INSTRUCTIONS:
a - List every organization named in the troponin article.
b - From the troponin article, copy everything from "Protein can identify" down to "taken into account.".

━━━ SOURCE DOCUMENT ━━━

Protein can identify heart patients at increased risk of death
A protein linked to heart attacks can identify which patients with an irregular heart beat have an increased risk of death, new research shows.
The study, by researchers from the National Institute of Health Research Health Informatics Collaborative (NIHR-HIC) led by Imperial College Healthcare NHS Trust and Imperial College London, draws on data from more than 3000 patients over seven years.
It found that patients coming into A&E with atrial fibrillation – irregular heart rhythms – who had above normal levels of the protein troponin in their blood were more likely to die than those with normal or low levels of troponin. This remained true even when age and other clinical factors were taken into account.
Troponin is a protein involved in muscle contraction that is released into the bloodstream after a heart attack. Clinicians use troponin levels, along with other tests, to determine whether a patient is having a heart attack and to decide on treatment options. Patients attending A&E with heart conditions are usually tested for troponin levels, but clinicians rarely act on these results with atrial fibrillation patients unless levels are extremely high.

━━━ RECORDS SUPPLIED ━━━

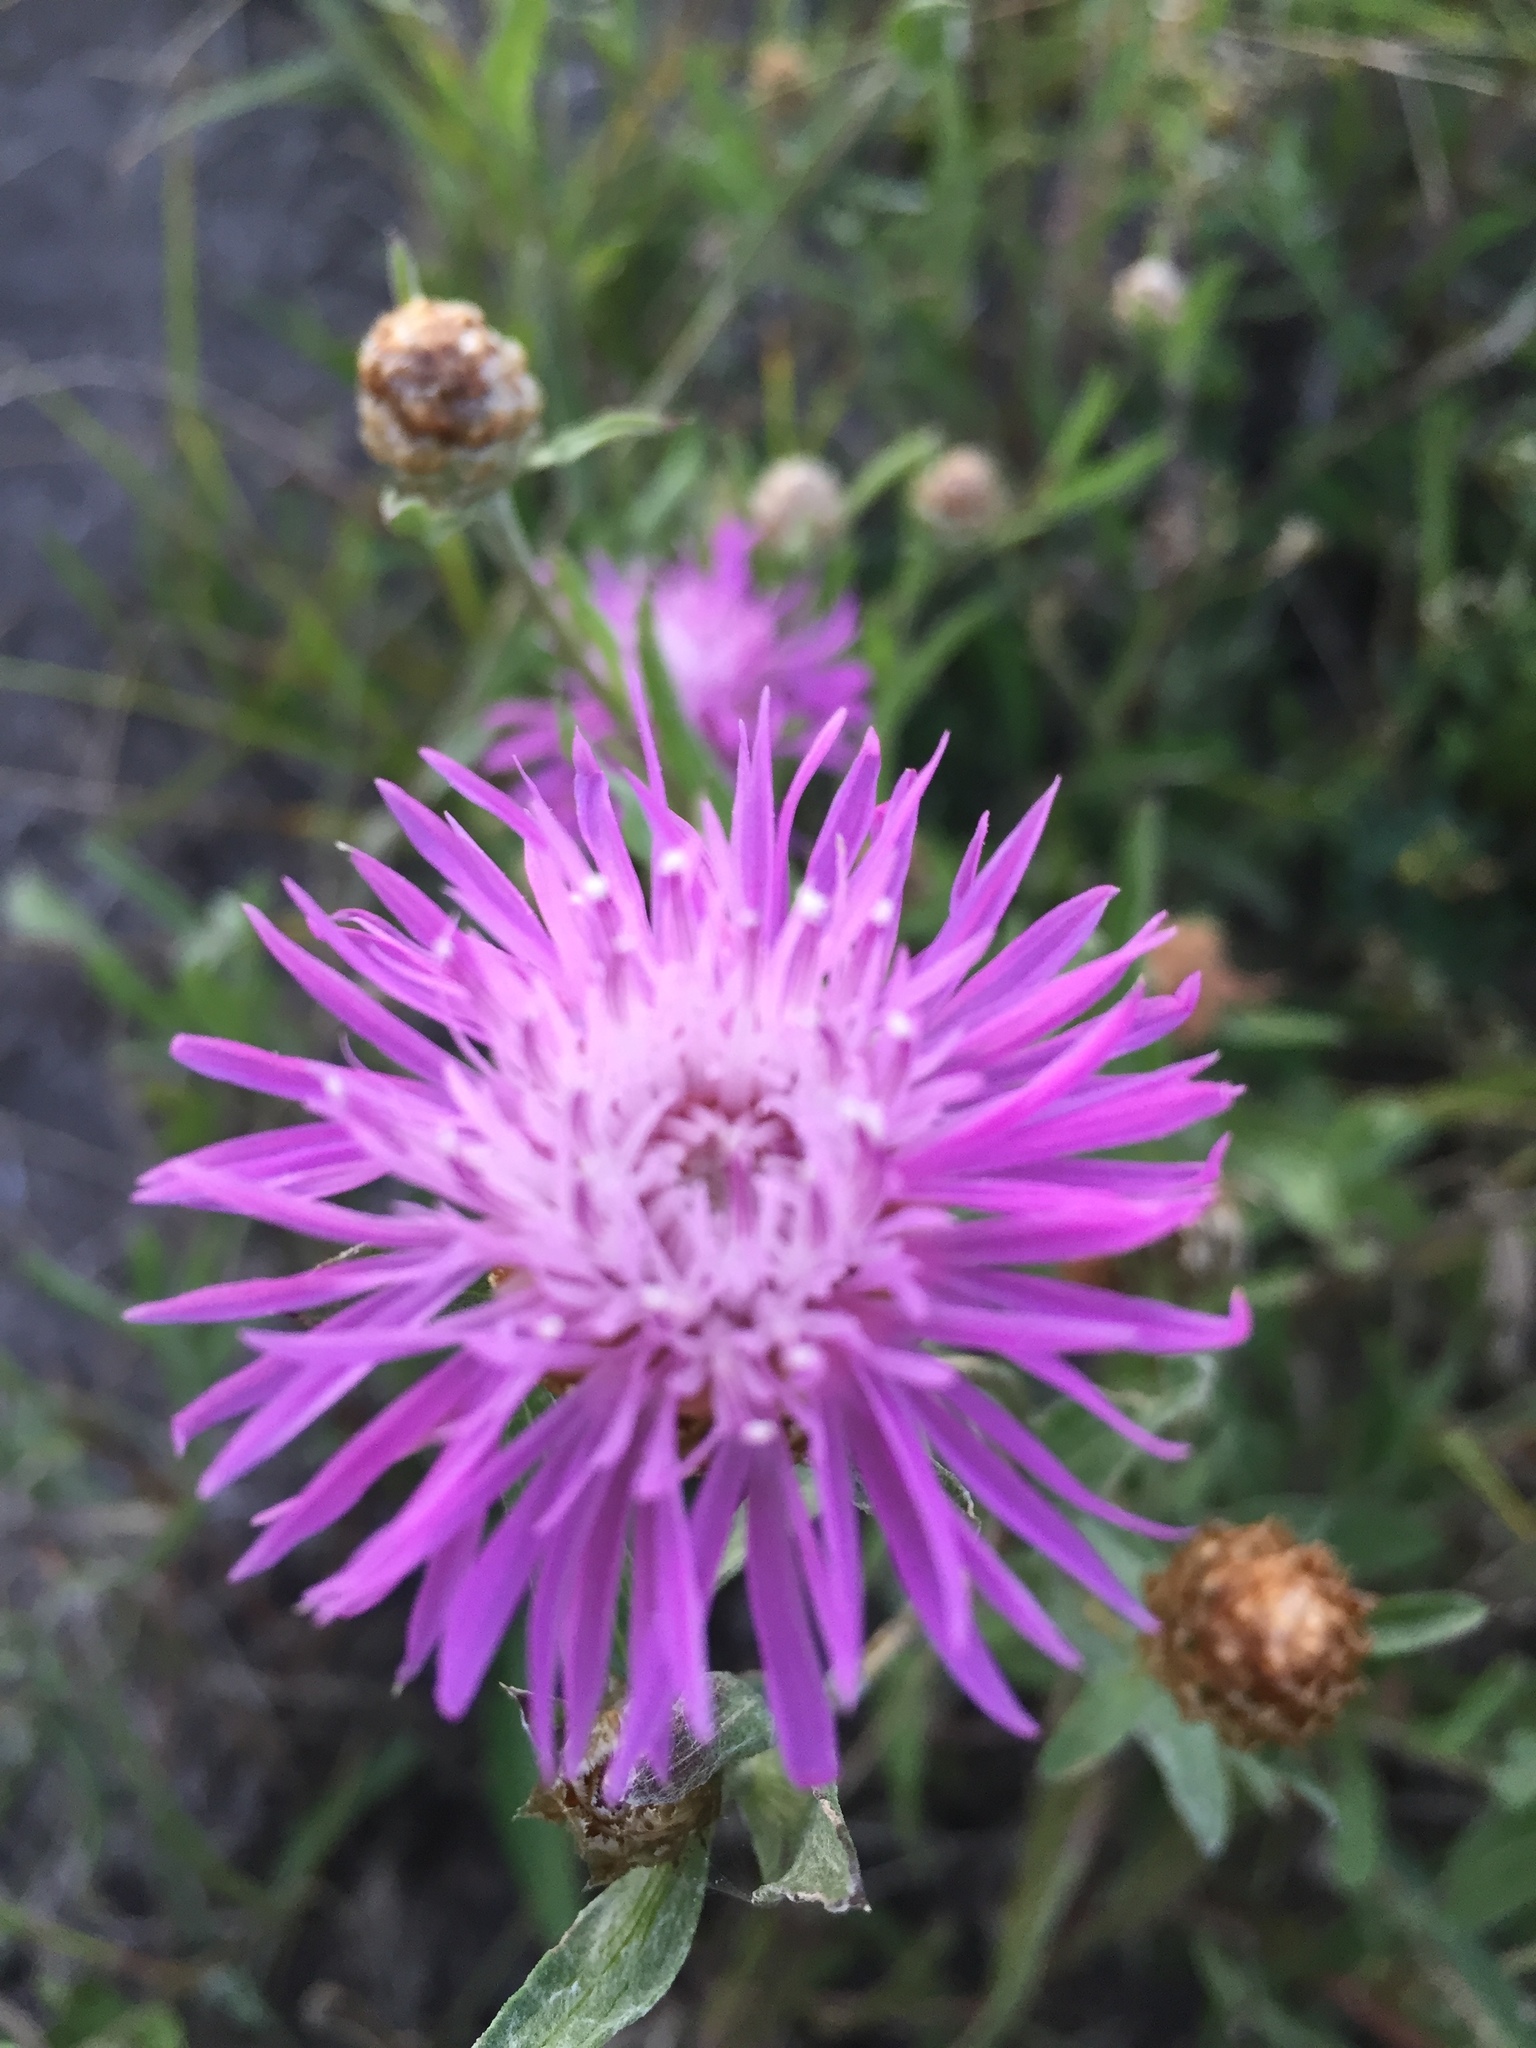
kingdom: Plantae
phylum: Tracheophyta
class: Magnoliopsida
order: Asterales
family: Asteraceae
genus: Centaurea
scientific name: Centaurea jacea
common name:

━━━

WRITTEN RESPONSES:
a -
National Institute of Health Research Health Informatics Collaborative (NIHR-HIC)
Imperial College Healthcare NHS Trust
Imperial College London

b -
Protein can identify heart patients at increased risk of death
A protein linked to heart attacks can identify which patients with an irregular heart beat have an increased risk of death, new research shows.
The study, by researchers from the National Institute of Health Research Health Informatics Collaborative (NIHR-HIC) led by Imperial College Healthcare NHS Trust and Imperial College London, draws on data from more than 3000 patients over seven years.
It found that patients coming into A&E with atrial fibrillation – irregular heart rhythms – who had above normal levels of the protein troponin in their blood were more likely to die than those with normal or low levels of troponin. This remained true even when age and other clinical factors were taken into account.